Je ris, un peu jaune quand même, et attends qu’ils soient sortis de mon bureau pour appeler notre investisseur. Évidemment, sa secrétaire fait durer l’attente. J’ai le temps de me resservir un café, de répondre à deux mails, de limer un de mes ongles qui croche, et je commence à piquer du nez quand enfin sa voix retentit dans le combiné. D’abord tout mielleux, il ne masque pas sa contrariété lorsque je lui demande de décaler notre rencontre, et me dit que son planning est overbooké pour le mois à venir. Personnellement, je me passerais bien de le voir avant ça, mais il tient à suivre de près l’avancée du projet et était déjà contrarié que je ne l’invite pas à se rendre à Bruxelles avec moi. Alors ça n’arrange pas vraiment mes affaires. Aucun de mes arguments n’est convaincant pour lui et il insiste tellement que je finis par capituler. Je suis trop fatiguée pour me battre indéfiniment avec lui, et je me dis que je trouverai une excuse pour quitter la maison le temps d’assurer ce rendez-vous… Il faut juste qu’on parte la deuxième semaine en Irlande et non la première… Mais ça, ça ne posera pas de problème.
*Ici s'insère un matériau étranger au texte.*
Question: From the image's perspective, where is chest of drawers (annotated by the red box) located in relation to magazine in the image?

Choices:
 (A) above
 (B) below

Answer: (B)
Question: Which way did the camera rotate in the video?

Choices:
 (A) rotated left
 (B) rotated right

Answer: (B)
J’ai l’impression d’être une cheffe d’entreprise en carton quand je me rends compte qu’un poids vient de s’enlever de mes épaules alors que les vacances se profilent à l’horizon. Oh, ça ne change pas grand-chose à la pression habituelle, puisque la menace du divorce pèse lourd, elle aussi, mais je suis contente de savoir que, pendant quinze jours, je n’aurai pas à gérer les urgences, lécher des bottes, recadrer, quémander, diriger… Il va juste falloir que j’arrive à passer outre ma rancoeur envers Allan, que je sois hermétique à ses reproches et que je trouve des idées pour arranger les choses. Ça promet d’être tout aussi peu reposant que quinze jours ici, je crois.